→ **Source data**:
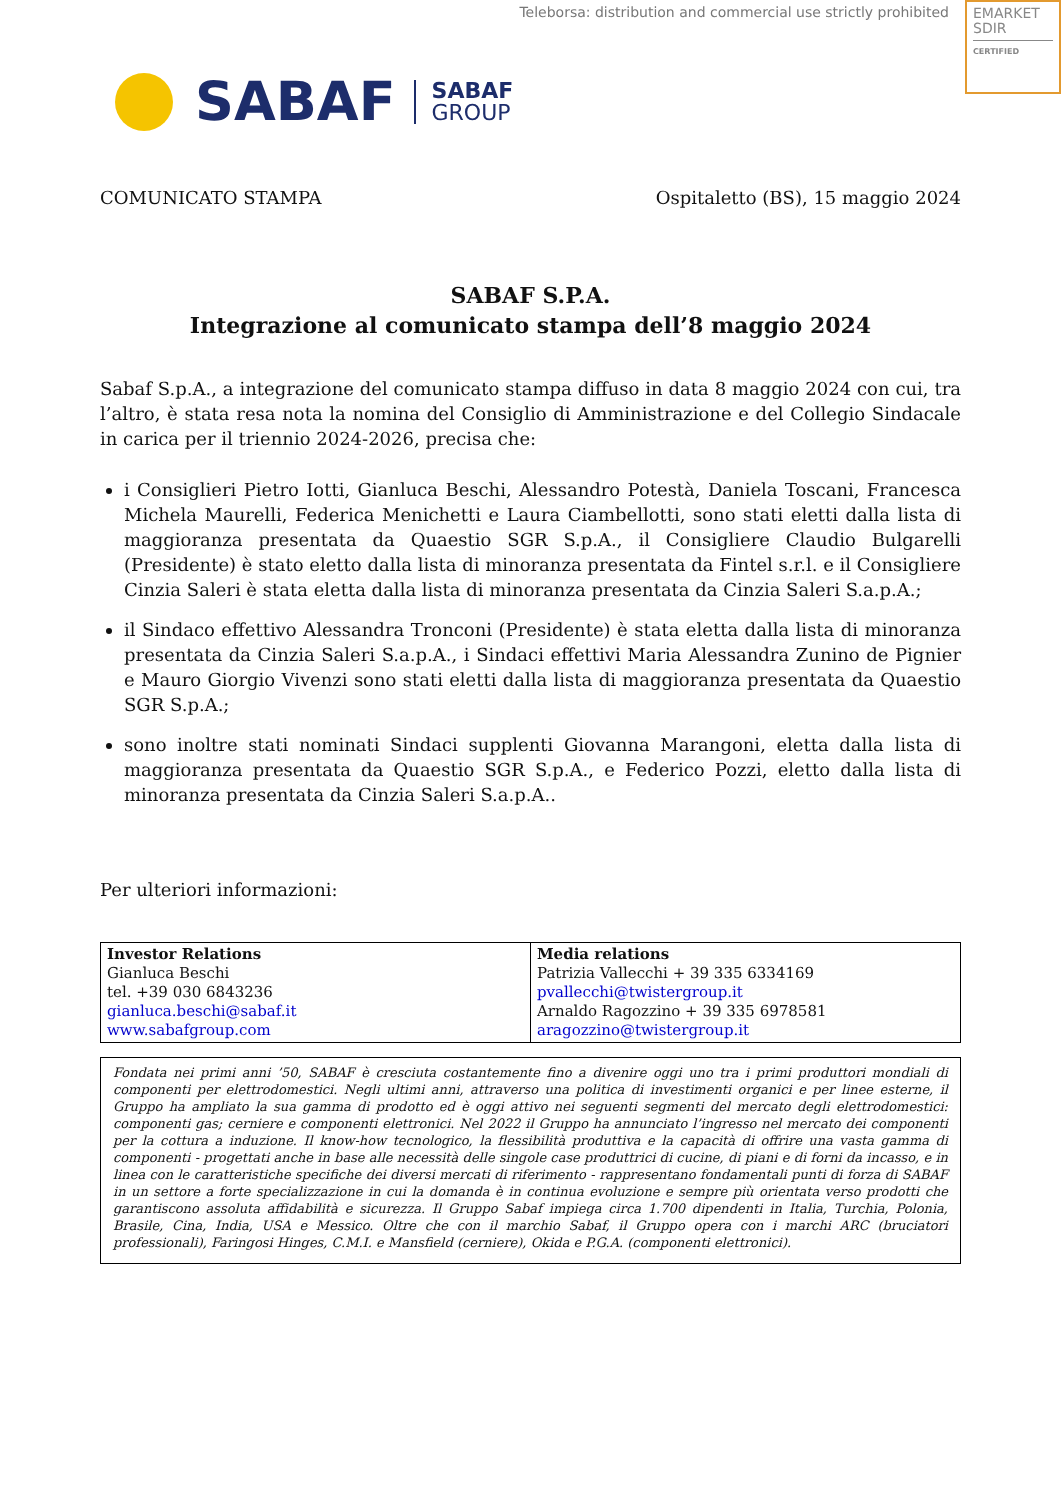Teleborsa: distribution and commercial use strictly prohibited
EMARKET
SDIR
CERTIFIED
SABAF
SABAF
GROUP
COMUNICATO STAMPA Ospitaletto (BS), 15 maggio 2024
SABAF S.P.A.
Integrazione al comunicato stampa dell’8 maggio 2024
Sabaf S.p.A., a integrazione del comunicato stampa diffuso in data 8 maggio 2024 con cui, tra l’altro, è stata resa nota la nomina del Consiglio di Amministrazione e del Collegio Sindacale in carica per il triennio 2024-2026, precisa che:
i Consiglieri Pietro Iotti, Gianluca Beschi, Alessandro Potestà, Daniela Toscani, Francesca Michela Maurelli, Federica Menichetti e Laura Ciambellotti, sono stati eletti dalla lista di maggioranza presentata da Quaestio SGR S.p.A., il Consigliere Claudio Bulgarelli (Presidente) è stato eletto dalla lista di minoranza presentata da Fintel s.r.l. e il Consigliere Cinzia Saleri è stata eletta dalla lista di minoranza presentata da Cinzia Saleri S.a.p.A.;
il Sindaco effettivo Alessandra Tronconi (Presidente) è stata eletta dalla lista di minoranza presentata da Cinzia Saleri S.a.p.A., i Sindaci effettivi Maria Alessandra Zunino de Pignier e Mauro Giorgio Vivenzi sono stati eletti dalla lista di maggioranza presentata da Quaestio SGR S.p.A.;
sono inoltre stati nominati Sindaci supplenti Giovanna Marangoni, eletta dalla lista di maggioranza presentata da Quaestio SGR S.p.A., e Federico Pozzi, eletto dalla lista di minoranza presentata da Cinzia Saleri S.a.p.A..
Per ulteriori informazioni:
| Investor Relations Gianluca Beschi tel. +39 030 6843236 gianluca.beschi@sabaf.it www.sabafgroup.com | Media relations Patrizia Vallecchi + 39 335 6334169 pvallecchi@twistergroup.it Arnaldo Ragozzino + 39 335 6978581 aragozzino@twistergroup.it |
Fondata nei primi anni ’50, SABAF è cresciuta costantemente fino a divenire oggi uno tra i primi produttori mondiali di componenti per elettrodomestici. Negli ultimi anni, attraverso una politica di investimenti organici e per linee esterne, il Gruppo ha ampliato la sua gamma di prodotto ed è oggi attivo nei seguenti segmenti del mercato degli elettrodomestici: componenti gas; cerniere e componenti elettronici. Nel 2022 il Gruppo ha annunciato l’ingresso nel mercato dei componenti per la cottura a induzione. Il know-how tecnologico, la flessibilità produttiva e la capacità di offrire una vasta gamma di componenti - progettati anche in base alle necessità delle singole case produttrici di cucine, di piani e di forni da incasso, e in linea con le caratteristiche specifiche dei diversi mercati di riferimento - rappresentano fondamentali punti di forza di SABAF in un settore a forte specializzazione in cui la domanda è in continua evoluzione e sempre più orientata verso prodotti che garantiscono assoluta affidabilità e sicurezza. Il Gruppo Sabaf impiega circa 1.700 dipendenti in Italia, Turchia, Polonia, Brasile, Cina, India, USA e Messico. Oltre che con il marchio Sabaf, il Gruppo opera con i marchi ARC (bruciatori professionali), Faringosi Hinges, C.M.I. e Mansfield (cerniere), Okida e P.G.A. (componenti elettronici).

→ **Instructions to follow**:
Verbatim copy with pictures excluded: write out the records above in full.

→ **Exercise answer**:
Teleborsa: distribution and commercial use strictly prohibited
EMARKET
SDIR
CERTIFIED
SABAF
SABAF
GROUP
COMUNICATO STAMPA Ospitaletto (BS), 15 maggio 2024
SABAF S.P.A.
Integrazione al comunicato stampa dell’8 maggio 2024
Sabaf S.p.A., a integrazione del comunicato stampa diffuso in data 8 maggio 2024 con cui, tra l’altro, è stata resa nota la nomina del Consiglio di Amministrazione e del Collegio Sindacale in carica per il triennio 2024-2026, precisa che:
i Consiglieri Pietro Iotti, Gianluca Beschi, Alessandro Potestà, Daniela Toscani, Francesca Michela Maurelli, Federica Menichetti e Laura Ciambellotti, sono stati eletti dalla lista di maggioranza presentata da Quaestio SGR S.p.A., il Consigliere Claudio Bulgarelli (Presidente) è stato eletto dalla lista di minoranza presentata da Fintel s.r.l. e il Consigliere Cinzia Saleri è stata eletta dalla lista di minoranza presentata da Cinzia Saleri S.a.p.A.;
il Sindaco effettivo Alessandra Tronconi (Presidente) è stata eletta dalla lista di minoranza presentata da Cinzia Saleri S.a.p.A., i Sindaci effettivi Maria Alessandra Zunino de Pignier e Mauro Giorgio Vivenzi sono stati eletti dalla lista di maggioranza presentata da Quaestio SGR S.p.A.;
sono inoltre stati nominati Sindaci supplenti Giovanna Marangoni, eletta dalla lista di maggioranza presentata da Quaestio SGR S.p.A., e Federico Pozzi, eletto dalla lista di minoranza presentata da Cinzia Saleri S.a.p.A..
Per ulteriori informazioni:
| Investor Relations Gianluca Beschi tel. +39 030 6843236 gianluca.beschi@sabaf.it www.sabafgroup.com | Media relations Patrizia Vallecchi + 39 335 6334169 pvallecchi@twistergroup.it Arnaldo Ragozzino + 39 335 6978581 aragozzino@twistergroup.it |
Fondata nei primi anni ’50, SABAF è cresciuta costantemente fino a divenire oggi uno tra i primi produttori mondiali di componenti per elettrodomestici. Negli ultimi anni, attraverso una politica di investimenti organici e per linee esterne, il Gruppo ha ampliato la sua gamma di prodotto ed è oggi attivo nei seguenti segmenti del mercato degli elettrodomestici: componenti gas; cerniere e componenti elettronici. Nel 2022 il Gruppo ha annunciato l’ingresso nel mercato dei componenti per la cottura a induzione. Il know-how tecnologico, la flessibilità produttiva e la capacità di offrire una vasta gamma di componenti - progettati anche in base alle necessità delle singole case produttrici di cucine, di piani e di forni da incasso, e in linea con le caratteristiche specifiche dei diversi mercati di riferimento - rappresentano fondamentali punti di forza di SABAF in un settore a forte specializzazione in cui la domanda è in continua evoluzione e sempre più orientata verso prodotti che garantiscono assoluta affidabilità e sicurezza. Il Gruppo Sabaf impiega circa 1.700 dipendenti in Italia, Turchia, Polonia, Brasile, Cina, India, USA e Messico. Oltre che con il marchio Sabaf, il Gruppo opera con i marchi ARC (bruciatori professionali), Faringosi Hinges, C.M.I. e Mansfield (cerniere), Okida e P.G.A. (componenti elettronici).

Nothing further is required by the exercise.